Pages

Labels

Friday, January 6, 2006

"A year for unheroic, unambitious pop with little more to say than 'Play me on the radio.'"

Writes Jon Pareles.

I haven't read his article yet, but I'm feeling chastened, because lately, I've had a crush on XMU, channel 43 on the XM Satelliite Radio dial. I know it's utterly cheesy and lightweight, but it's so damned pleasant.

So let's see what Pareles is dogging us about:
Compare 2005 with 2004, which yielded albums like U2's "How to Dismantle an Atomic Bomb" - full of compassionate songs that grappled with faith and science, fame and family - and Green Day's "American Idiot," which was nothing less than a rock opera about 21st-century alienation. Those albums continued to sell through 2005 because there was little to supplant them.

A war is still on, but mass-market pop is steadfastly ignoring it. ...

There are ample reasons for pop's narrowed ambitions in 2005. For one thing, 2004 was an election year in the United States, which clearly prompted some thoughts about the wider political and social situation, while 2005 was its aftermath, full of unhealed divisions. Singing about private lives - love affairs, individual longings or the local beefs and exploits of hip-hop - was the safest route to a mass audience.
Oh, so it's the lyrics? Singing about private lives... yeah, no path to greatness there. Just the same old drivel that was spooned out 80 years ago.

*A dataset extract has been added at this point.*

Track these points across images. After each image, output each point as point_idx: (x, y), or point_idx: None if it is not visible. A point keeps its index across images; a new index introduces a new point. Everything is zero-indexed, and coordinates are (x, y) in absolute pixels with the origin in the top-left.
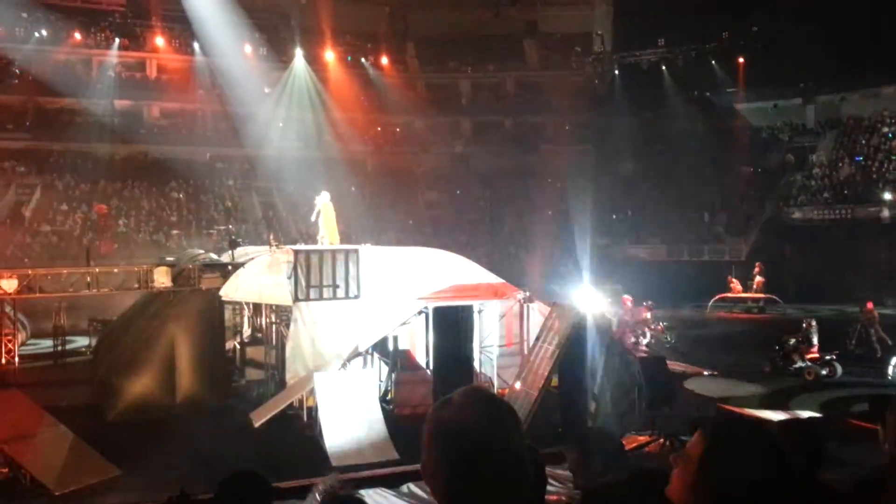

But Pareles sees other problems. Record companies are losing money, so they're afraid to take chances. And:
Popular music now competes in a digital din of cable television, DVD's, video games and Web surfing. Separate songs, not sweeping album statements, are the currency of radio, MTV, iTunes, self-promotional sites like Myspace and the shuffled playlists of countless portable MP3 gizmos. Why devote attention to a big statement when there's another great groove just a click away?
But if these tech-y things are the problem, they are also the solution:
Independent companies, small and large, are claiming an ever larger part of the music market, bypassing radio to apply the old do-it-yourself strategies of touring and noncommercial media, and the newer ones of file-sharing and word-of-blog.

Paradoxically, though, far-reaching ambitions are re-emerging on the do-it-yourself scale. Where indie-rock was once a realm of self-conscious modesty - a refuge from the arrogant blare of Top 10 rock - acts like Bright Eyes, Animal Collective and Sufjan Stevens used their 2005 albums to make the kind of grand statements that bigger stars shied away from. They orchestrated elaborate sound worlds and grappled with big ideas rather than petty concerns, and they found audiences that made up in devotion what they lack in numbers.
Back to the plea for more opinions from musicians about the war and how "George Bush doesn't care about black people." It's okay with me if the vocal sounds they make to go along with the instrumental notes are words about petty concerns. Go ahead and tell us something about your love affairs, individual longings and local beefs and exploits. You don't have to freight your songs with political opinions.